(Collected data entries)
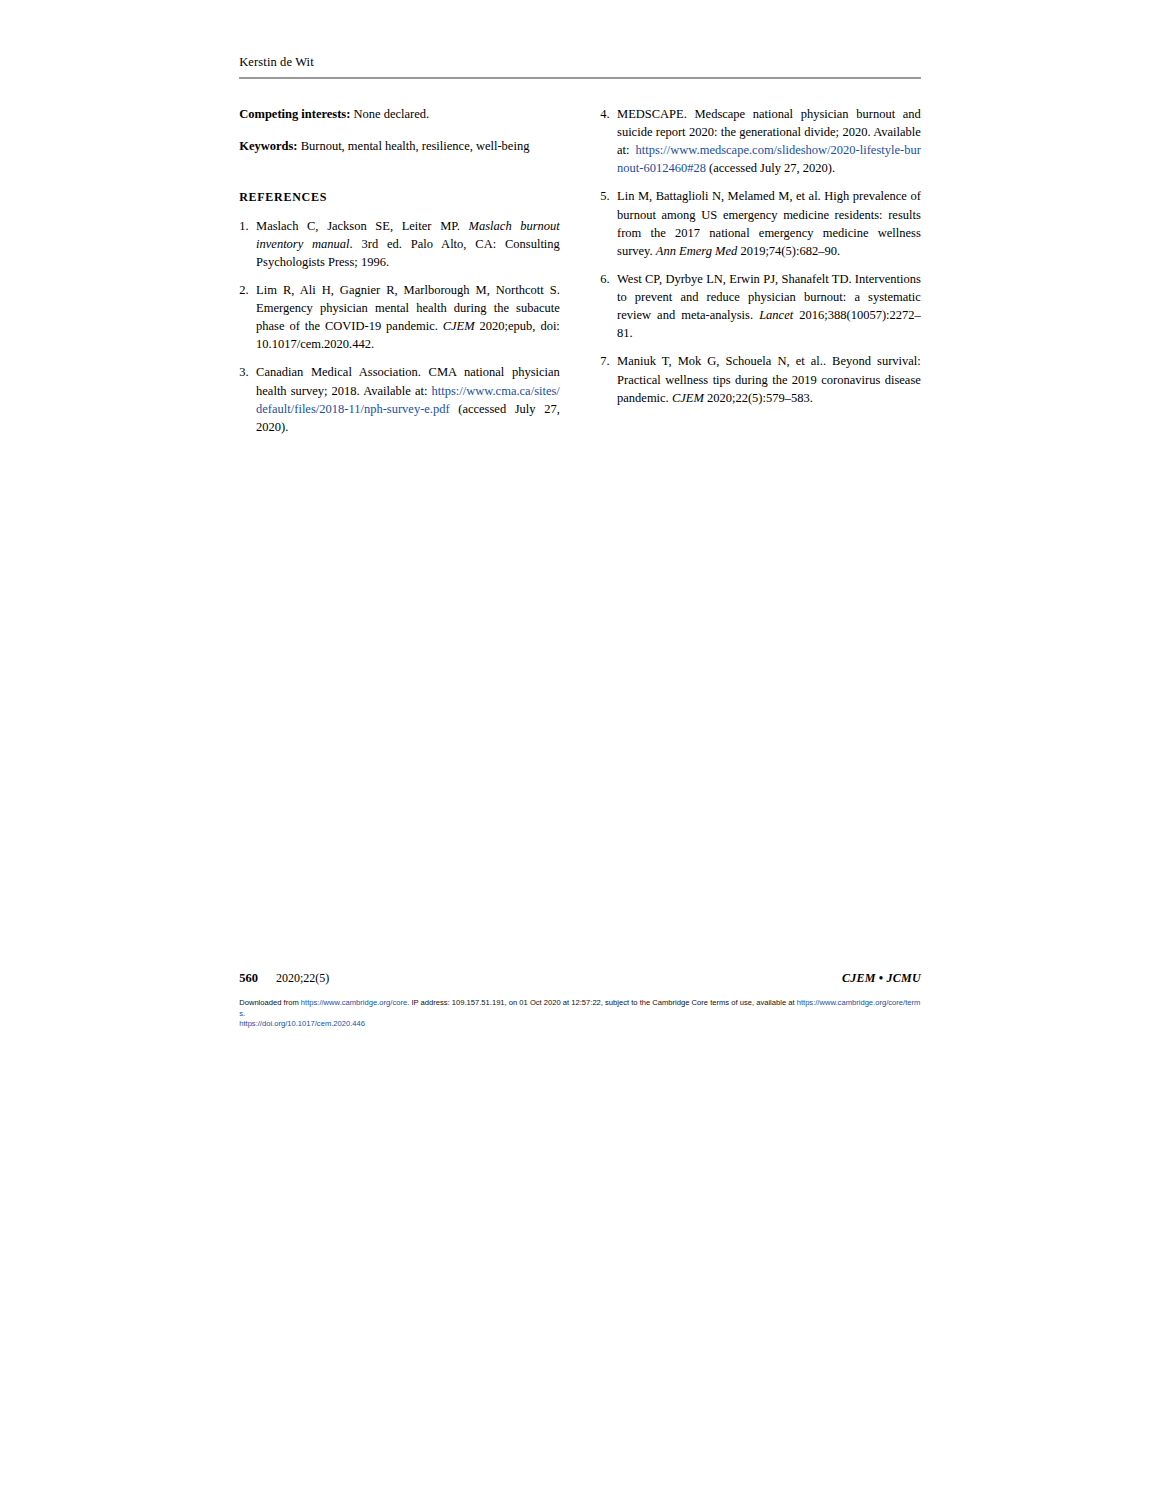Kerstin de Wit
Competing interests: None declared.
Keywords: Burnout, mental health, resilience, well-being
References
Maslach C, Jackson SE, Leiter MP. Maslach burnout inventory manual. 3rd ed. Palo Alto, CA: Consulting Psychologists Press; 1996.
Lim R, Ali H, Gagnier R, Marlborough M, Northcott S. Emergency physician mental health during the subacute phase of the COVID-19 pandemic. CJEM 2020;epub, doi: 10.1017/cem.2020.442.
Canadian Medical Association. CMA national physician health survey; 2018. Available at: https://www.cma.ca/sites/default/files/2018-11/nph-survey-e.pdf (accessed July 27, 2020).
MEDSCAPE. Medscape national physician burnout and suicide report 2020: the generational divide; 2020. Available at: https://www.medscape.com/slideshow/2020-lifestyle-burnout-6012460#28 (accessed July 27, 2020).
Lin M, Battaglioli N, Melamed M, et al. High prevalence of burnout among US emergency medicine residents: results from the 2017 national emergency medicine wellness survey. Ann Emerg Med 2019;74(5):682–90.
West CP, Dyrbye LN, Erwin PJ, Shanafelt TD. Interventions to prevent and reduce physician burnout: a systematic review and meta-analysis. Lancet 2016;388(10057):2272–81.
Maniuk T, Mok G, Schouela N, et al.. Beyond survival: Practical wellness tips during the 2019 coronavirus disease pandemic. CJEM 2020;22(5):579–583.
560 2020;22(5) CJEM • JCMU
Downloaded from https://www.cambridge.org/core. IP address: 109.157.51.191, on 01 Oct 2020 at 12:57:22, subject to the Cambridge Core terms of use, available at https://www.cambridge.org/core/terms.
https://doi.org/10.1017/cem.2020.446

WHAT YOU ARE ASKED TO DO.
For each record above, write it out exactly and omit any picture.

SOLUTION FOR THIS PROBLEM.
Kerstin de Wit
Competing interests: None declared.
Keywords: Burnout, mental health, resilience, well-being
References
Maslach C, Jackson SE, Leiter MP. Maslach burnout inventory manual. 3rd ed. Palo Alto, CA: Consulting Psychologists Press; 1996.
Lim R, Ali H, Gagnier R, Marlborough M, Northcott S. Emergency physician mental health during the subacute phase of the COVID-19 pandemic. CJEM 2020;epub, doi: 10.1017/cem.2020.442.
Canadian Medical Association. CMA national physician health survey; 2018. Available at: https://www.cma.ca/sites/default/files/2018-11/nph-survey-e.pdf (accessed July 27, 2020).
MEDSCAPE. Medscape national physician burnout and suicide report 2020: the generational divide; 2020. Available at: https://www.medscape.com/slideshow/2020-lifestyle-burnout-6012460#28 (accessed July 27, 2020).
Lin M, Battaglioli N, Melamed M, et al. High prevalence of burnout among US emergency medicine residents: results from the 2017 national emergency medicine wellness survey. Ann Emerg Med 2019;74(5):682–90.
West CP, Dyrbye LN, Erwin PJ, Shanafelt TD. Interventions to prevent and reduce physician burnout: a systematic review and meta-analysis. Lancet 2016;388(10057):2272–81.
Maniuk T, Mok G, Schouela N, et al.. Beyond survival: Practical wellness tips during the 2019 coronavirus disease pandemic. CJEM 2020;22(5):579–583.
560 2020;22(5) CJEM • JCMU
Downloaded from https://www.cambridge.org/core. IP address: 109.157.51.191, on 01 Oct 2020 at 12:57:22, subject to the Cambridge Core terms of use, available at https://www.cambridge.org/core/terms.
https://doi.org/10.1017/cem.2020.446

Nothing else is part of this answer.